**THE TASK:** In the following listing, find the lines containing "animals" and report them.

- - -

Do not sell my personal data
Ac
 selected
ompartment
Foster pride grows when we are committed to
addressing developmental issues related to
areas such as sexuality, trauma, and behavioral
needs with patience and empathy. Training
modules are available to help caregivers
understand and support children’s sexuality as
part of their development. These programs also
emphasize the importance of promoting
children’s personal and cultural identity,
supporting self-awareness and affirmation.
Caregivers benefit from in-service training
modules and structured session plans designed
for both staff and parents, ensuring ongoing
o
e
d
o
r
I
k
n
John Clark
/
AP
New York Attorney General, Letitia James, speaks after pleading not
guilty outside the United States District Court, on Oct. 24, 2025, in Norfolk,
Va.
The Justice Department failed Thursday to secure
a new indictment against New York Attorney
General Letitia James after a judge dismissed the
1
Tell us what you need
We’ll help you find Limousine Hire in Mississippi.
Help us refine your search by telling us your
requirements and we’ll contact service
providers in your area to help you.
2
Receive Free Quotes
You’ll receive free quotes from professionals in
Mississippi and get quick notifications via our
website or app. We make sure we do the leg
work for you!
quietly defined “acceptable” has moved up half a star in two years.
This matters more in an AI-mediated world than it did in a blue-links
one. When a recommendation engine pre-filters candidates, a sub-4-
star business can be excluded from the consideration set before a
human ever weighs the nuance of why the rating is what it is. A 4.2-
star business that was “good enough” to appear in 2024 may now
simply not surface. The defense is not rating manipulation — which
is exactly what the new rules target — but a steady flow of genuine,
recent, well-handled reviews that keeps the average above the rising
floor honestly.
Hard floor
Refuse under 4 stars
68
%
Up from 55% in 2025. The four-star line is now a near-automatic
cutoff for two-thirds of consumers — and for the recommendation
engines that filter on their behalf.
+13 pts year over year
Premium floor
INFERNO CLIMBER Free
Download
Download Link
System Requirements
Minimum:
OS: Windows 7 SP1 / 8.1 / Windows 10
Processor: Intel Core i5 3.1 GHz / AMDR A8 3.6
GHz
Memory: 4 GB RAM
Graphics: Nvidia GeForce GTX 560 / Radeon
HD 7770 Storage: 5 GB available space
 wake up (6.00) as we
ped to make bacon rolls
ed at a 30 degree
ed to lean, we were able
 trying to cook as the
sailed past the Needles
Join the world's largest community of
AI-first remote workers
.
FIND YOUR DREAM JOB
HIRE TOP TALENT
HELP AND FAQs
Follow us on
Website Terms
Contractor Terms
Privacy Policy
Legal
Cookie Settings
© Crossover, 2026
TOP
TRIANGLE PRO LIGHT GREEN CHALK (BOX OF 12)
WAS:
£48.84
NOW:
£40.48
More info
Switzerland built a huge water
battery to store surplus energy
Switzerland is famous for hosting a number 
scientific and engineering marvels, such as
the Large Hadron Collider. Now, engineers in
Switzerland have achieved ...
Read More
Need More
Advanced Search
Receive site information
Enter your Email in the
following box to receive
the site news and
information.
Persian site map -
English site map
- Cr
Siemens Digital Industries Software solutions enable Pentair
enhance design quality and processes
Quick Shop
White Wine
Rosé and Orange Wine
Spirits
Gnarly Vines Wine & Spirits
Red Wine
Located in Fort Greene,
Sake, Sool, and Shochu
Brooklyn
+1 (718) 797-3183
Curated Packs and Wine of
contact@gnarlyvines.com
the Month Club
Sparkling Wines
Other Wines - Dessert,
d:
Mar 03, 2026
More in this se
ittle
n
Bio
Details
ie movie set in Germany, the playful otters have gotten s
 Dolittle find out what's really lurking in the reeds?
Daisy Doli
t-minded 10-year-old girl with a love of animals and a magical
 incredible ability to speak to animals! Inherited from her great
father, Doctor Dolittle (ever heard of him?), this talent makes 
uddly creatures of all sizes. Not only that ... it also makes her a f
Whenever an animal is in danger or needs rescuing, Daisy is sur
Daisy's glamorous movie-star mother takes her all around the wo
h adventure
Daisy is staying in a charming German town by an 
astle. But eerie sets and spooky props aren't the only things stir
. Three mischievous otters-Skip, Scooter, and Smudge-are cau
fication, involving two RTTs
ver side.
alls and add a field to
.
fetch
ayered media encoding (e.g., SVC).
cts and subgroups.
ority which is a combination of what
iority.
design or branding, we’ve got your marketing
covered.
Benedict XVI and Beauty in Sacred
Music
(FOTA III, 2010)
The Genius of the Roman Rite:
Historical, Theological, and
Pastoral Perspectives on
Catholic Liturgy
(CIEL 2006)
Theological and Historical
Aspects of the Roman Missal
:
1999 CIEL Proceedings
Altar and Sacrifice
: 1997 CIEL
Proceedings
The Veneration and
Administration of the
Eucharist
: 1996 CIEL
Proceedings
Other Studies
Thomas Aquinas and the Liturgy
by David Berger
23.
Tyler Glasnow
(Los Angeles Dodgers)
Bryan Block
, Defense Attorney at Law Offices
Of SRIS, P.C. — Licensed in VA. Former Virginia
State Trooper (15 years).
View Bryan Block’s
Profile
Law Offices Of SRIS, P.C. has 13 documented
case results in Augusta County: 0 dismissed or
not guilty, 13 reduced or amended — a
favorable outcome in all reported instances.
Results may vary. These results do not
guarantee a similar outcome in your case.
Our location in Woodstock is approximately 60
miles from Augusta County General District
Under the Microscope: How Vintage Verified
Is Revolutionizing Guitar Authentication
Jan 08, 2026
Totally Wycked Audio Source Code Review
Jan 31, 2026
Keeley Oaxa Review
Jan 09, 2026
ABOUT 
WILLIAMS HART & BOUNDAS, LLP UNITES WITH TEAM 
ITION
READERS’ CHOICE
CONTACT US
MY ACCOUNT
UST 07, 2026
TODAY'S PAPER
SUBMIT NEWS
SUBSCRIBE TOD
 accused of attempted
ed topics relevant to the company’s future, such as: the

- - -

**ANSWER:**
t-minded 10-year-old girl with a love of animals and a magical
 incredible ability to speak to animals! Inherited from her great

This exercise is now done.